Tiff Stevenson makes a bold entrance; resplendent in leopard print leggings, red knee high cowboy boots, and an old tour t-shirt (circa 1990, if ageing eyes can be in any way trusted).  “I identify as a ten!” she proclaims, and one instantly sits straighter in one’s seat.  The tone is set instantly; a quest to find some solid ground in the shifting sands of identity politics.  As an opening gambit it’s barbed and bolshy, yet indicative of a deeper awareness of the internecine semantic squabbling that can smother the wider aims of progressive discourse.

It’s a brave opening, and a deceptively complex one.  There is defiant pride and the assertion that you can be what you want to be.  The deliberately incongruous outfit invites another response (although Tiff herself won’t have a word said against leopard print).  How you outwardly appear to others is not how you see yourself.  It’s a really economical, elegant way of establishing a central theme of your show.
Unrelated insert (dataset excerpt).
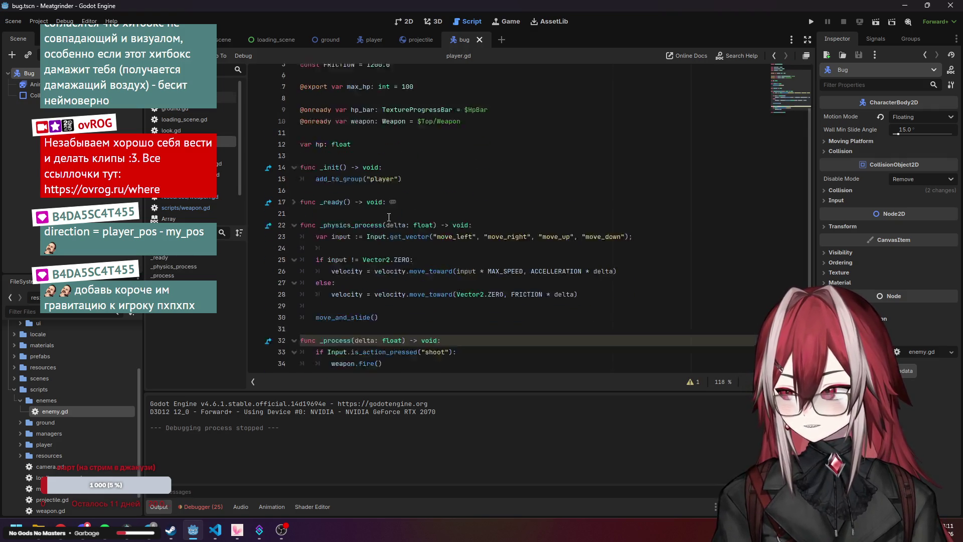
click(361, 238)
From the off, Bombshell is a show of utter conviction, which avoids the excesses of polemic for the most part.  Stevenson wields the mic as a weapon as much as a tool, and there are moments where the passion can be read in her eyes from the back of her room.  In those moments she retains absolute attention even if there’s occasionally a slight gap in between punchlines.

As she establishes in the opening moments, one of Stevenson’s biggest strengths is picking at dropped stitches in her progressive views.  Musing on her knee jerk suspicion of a Muslim gentleman on the London tube in the wake of the London Bridge attack, she reflects on how years of a liberal outlook can be instantly threatened by a moment of panic, and just how insidious the fear of the other instilled by certain sources can be.  That she doesn’t communicate this to any other passengers so as not to appear impolite demonstrates her keen knack of finding the comedy sweet spot in a serious topic.

Stevenson is remarkably confident and direct performer, and there are absolutely no signs of opening night glitches to be ironed out later in the run.  Bombshell is an excellent hour of incisive political comedy.  There isn’t always a punchline every minute, but that is a very minor criticism indeed.